Burri, a Classic Author.

With his plastics from the sixties, the idea of art is completely revolutionized.

Apparently, one is faced with a daring experimentalism that destroys any idea of more or less conventional painting in favor of an unreflected, extemporaneous expression, but "thrown" onto the canvas, thanks to the teachings of a Pollock. An artistic '68 is prophesied and realized, which seems to want to sweep away everything that has been said, thought, and created before. A kind of free jazz of art.

But it's not like that, or not just like that.

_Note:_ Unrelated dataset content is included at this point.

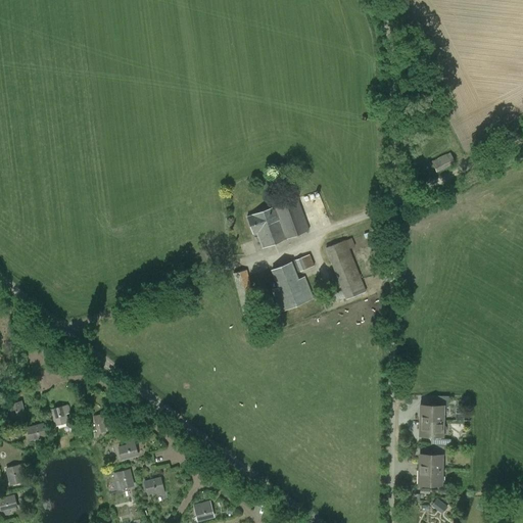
[(436,173),(455,163),(449,153),(431,161),(436,173)]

Burri is a classic artist whose trajectory perfectly aligns with another great from his land, geographically very close to him, Piero della Francesca. Like Piero, Burri paints the essential. He eliminates any idea of rhetoric, embellishment, frill, academia, virtuosism, descending unerringly and courageously into what could be called a ruthless plastic existentialism. A real journey to the end of the night.

The plastics, like the cretti, hyper-realistically photograph the soul of the 20th century. Everything is deconstructed to then be recomposed in light of what the human eye had never seen before. The war, the world one, the extermination camps, the ideological fury. Burri knows these realities well for having experienced them firsthand, not just as a witness, but as a protagonist. His first painting was created in a concentration camp, where he was a prisoner.  And so, in the face of such upheaval, the artist feels that the dimensions known up until today are no longer sufficient, it is necessary to go beyond, inside and beyond the material.

He embarks on a journey similar to the one taken by his beloved Piero della Francesca through the little-known lands of perspective. Revolutionary, scientific, poetic. Telescope and microscope to see before and beyond. Both in love with the purity of colors. The blue for Piero, color of essence and metaphysics par excellence. The red for Alberto. The blood, the essence of pain, of life.

And then the tears, to see what is beyond. Beyond the pain, beyond the color, beyond death. Desperately. Until reaching the black hermeticism of the last paintings, those of the Seccatoi of Città di Castello, where the word death is materially engraved (one would say, and not even metaphorically, in clear letters) on the canvases.

But behind the crateric scream of the red plastics, how can one not see the harmony of the line that still, almost desperately, in a last gasp of salvation, feeds on the Madonnas of the Birth and the Upper Tiberian hills.

From the humus  of a humanistic religion, of which Burri was a true believer and founder.